The only person in the world who truly knew me had decided I wasn’t worth the effort of a few words. But I was holding on still. Despite all the luxuries of the Little Palace, despite my newfound powers, despite Mal’s silence, I held on.

Baghra was right. I’d thought I was making such an effort, but deep down, some part of me just wanted to go home to Mal. Some part of me hoped that this had all been a mistake, that the Darkling would realize his error and send me back to the regiment, that Mal would realize how much he’d missed me, that we’d grow old together in our meadow. Mal had moved on, but I was still standing frightened before those three mysterious figures, holding tight to his hand.

It was time to let go. That day on the Shadow Fold, Mal had saved my life, and I had saved his. Maybe that was meant to be the end of us.

The thought filled me with grief, grief for the dreams we’d shared, for the love I’d felt, for the hopeful girl I would never be again. That grief flooded through me, dissolving a knot that I hadn’t even known was there.
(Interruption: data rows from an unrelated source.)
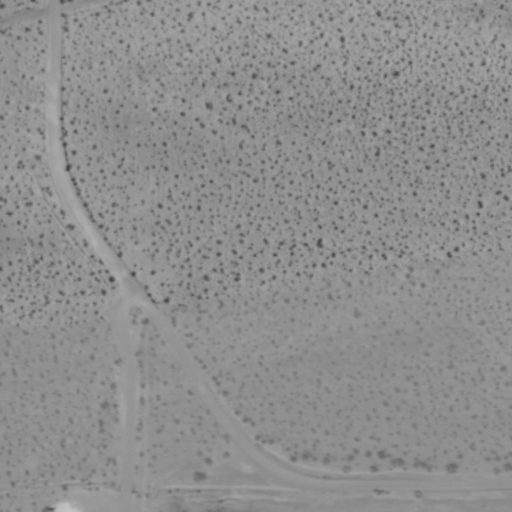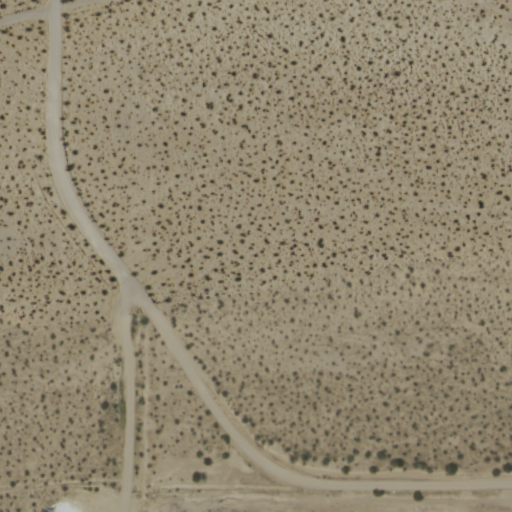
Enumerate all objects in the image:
road: (69, 19)
road: (106, 249)
road: (212, 392)
road: (318, 488)
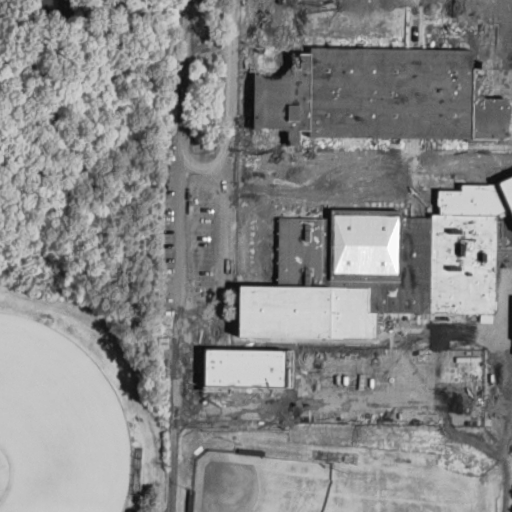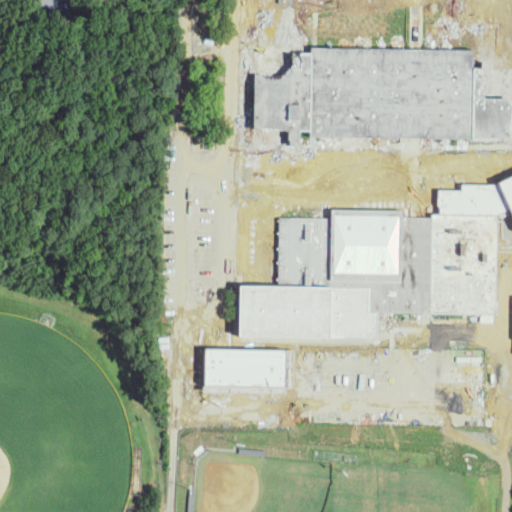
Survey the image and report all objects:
building: (56, 8)
building: (50, 10)
building: (375, 92)
road: (253, 136)
building: (258, 204)
road: (180, 212)
building: (258, 225)
building: (258, 249)
parking lot: (197, 253)
building: (379, 265)
building: (380, 265)
building: (235, 356)
park: (54, 420)
building: (251, 452)
road: (172, 465)
park: (321, 487)
building: (190, 500)
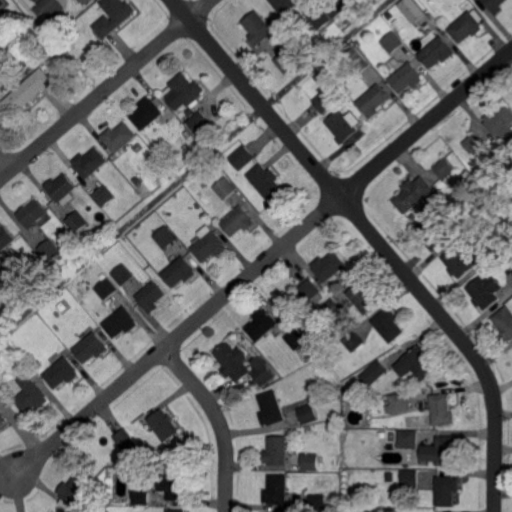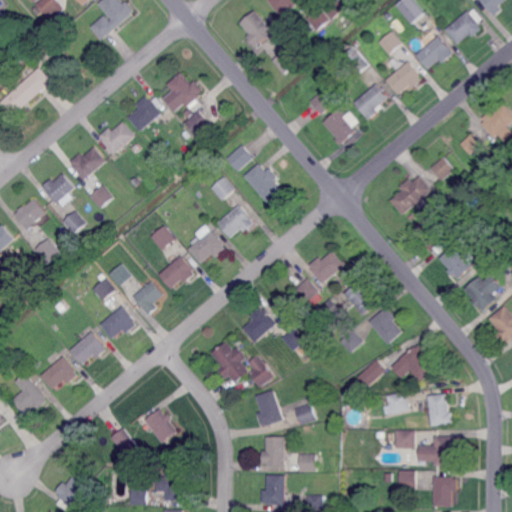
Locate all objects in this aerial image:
building: (34, 0)
building: (37, 0)
building: (85, 1)
building: (86, 2)
building: (281, 4)
building: (284, 4)
building: (493, 5)
building: (52, 6)
building: (494, 6)
building: (334, 8)
road: (200, 9)
building: (411, 9)
building: (39, 10)
building: (112, 16)
building: (115, 16)
building: (318, 18)
building: (5, 19)
building: (319, 19)
building: (464, 26)
building: (258, 28)
building: (465, 28)
building: (390, 41)
building: (391, 41)
building: (435, 51)
building: (436, 53)
building: (47, 58)
building: (286, 60)
building: (19, 61)
building: (357, 62)
building: (329, 68)
building: (0, 73)
building: (1, 73)
building: (405, 77)
building: (407, 78)
building: (186, 89)
building: (26, 90)
building: (183, 91)
building: (28, 92)
road: (94, 99)
building: (372, 99)
building: (375, 100)
building: (321, 101)
building: (323, 102)
building: (145, 112)
building: (190, 112)
building: (147, 113)
building: (500, 121)
building: (198, 122)
building: (199, 122)
building: (501, 122)
building: (343, 125)
building: (342, 126)
building: (186, 132)
building: (117, 136)
building: (119, 136)
building: (471, 142)
building: (472, 143)
building: (137, 146)
building: (240, 156)
building: (243, 157)
building: (452, 158)
building: (88, 161)
road: (6, 162)
building: (91, 162)
building: (443, 167)
building: (444, 169)
building: (138, 180)
building: (265, 182)
building: (266, 183)
building: (61, 187)
building: (223, 187)
building: (226, 188)
building: (63, 189)
building: (411, 194)
building: (413, 194)
building: (102, 195)
building: (104, 196)
building: (31, 212)
building: (33, 213)
building: (480, 213)
building: (412, 217)
building: (236, 220)
building: (75, 221)
building: (78, 221)
building: (238, 221)
building: (434, 233)
building: (437, 233)
building: (163, 236)
building: (5, 237)
building: (166, 237)
building: (6, 238)
road: (375, 239)
building: (207, 243)
building: (210, 246)
building: (48, 249)
building: (491, 250)
building: (51, 252)
building: (455, 259)
building: (460, 261)
road: (263, 262)
building: (327, 265)
building: (329, 266)
building: (177, 271)
building: (180, 272)
building: (121, 273)
building: (123, 274)
building: (105, 288)
building: (107, 288)
building: (307, 289)
building: (308, 290)
building: (484, 290)
building: (486, 291)
building: (148, 295)
building: (150, 295)
building: (362, 297)
building: (363, 298)
building: (331, 310)
building: (118, 322)
building: (121, 322)
building: (503, 322)
building: (259, 323)
building: (505, 323)
building: (264, 324)
building: (387, 324)
building: (388, 326)
building: (56, 327)
building: (293, 338)
building: (295, 339)
building: (352, 340)
building: (354, 340)
building: (89, 347)
building: (92, 348)
building: (231, 361)
building: (232, 362)
building: (415, 363)
building: (419, 363)
building: (260, 369)
building: (62, 372)
building: (372, 372)
building: (60, 373)
building: (374, 373)
building: (264, 374)
building: (29, 394)
building: (31, 395)
building: (398, 401)
building: (399, 403)
building: (269, 407)
building: (272, 408)
building: (440, 408)
building: (441, 410)
building: (306, 411)
building: (306, 412)
building: (2, 414)
building: (2, 417)
road: (218, 422)
building: (162, 424)
building: (164, 424)
building: (392, 436)
building: (405, 437)
building: (124, 438)
building: (408, 438)
building: (127, 443)
building: (275, 450)
building: (440, 450)
building: (277, 451)
building: (446, 451)
building: (308, 461)
building: (311, 463)
building: (407, 477)
building: (408, 480)
building: (174, 484)
building: (176, 485)
building: (75, 489)
building: (275, 489)
building: (444, 489)
building: (72, 490)
building: (278, 490)
building: (445, 491)
building: (139, 496)
building: (141, 497)
building: (315, 500)
building: (316, 503)
building: (173, 509)
building: (177, 510)
building: (50, 511)
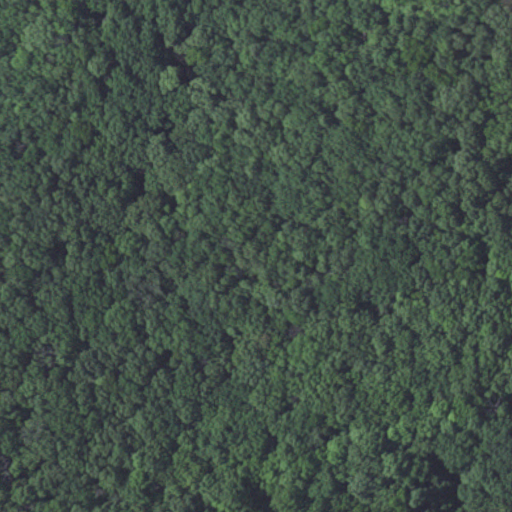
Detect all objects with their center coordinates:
park: (256, 256)
road: (291, 258)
I closed my eyes, feeling tears slide down my cheeks, and I reached out to the thing within me that I’d kept hidden for so long. I’m sorry, I whispered to it.

I’m sorry I left you so long in the dark.

I’m sorry, but I’m ready now.

I called and the light answered. I felt it rushing toward me from every direction, skimming over the lake, skittering over the golden domes of the Little Palace, under the door and through the walls of Baghra’s cottage. I felt it everywhere. I opened my hands and the light bloomed right through me, filling the room, illuminating the stone walls, the old tile oven, and every angle of Baghra’s strange face. It surrounded me, blazing with heat, more powerful and more pure than ever before because it was all mine. I wanted to laugh, to sing, to shout. At last, there was something that belonged wholly and completely to me.

“Good,” said Baghra, squinting in the sunlight. “Now we work.”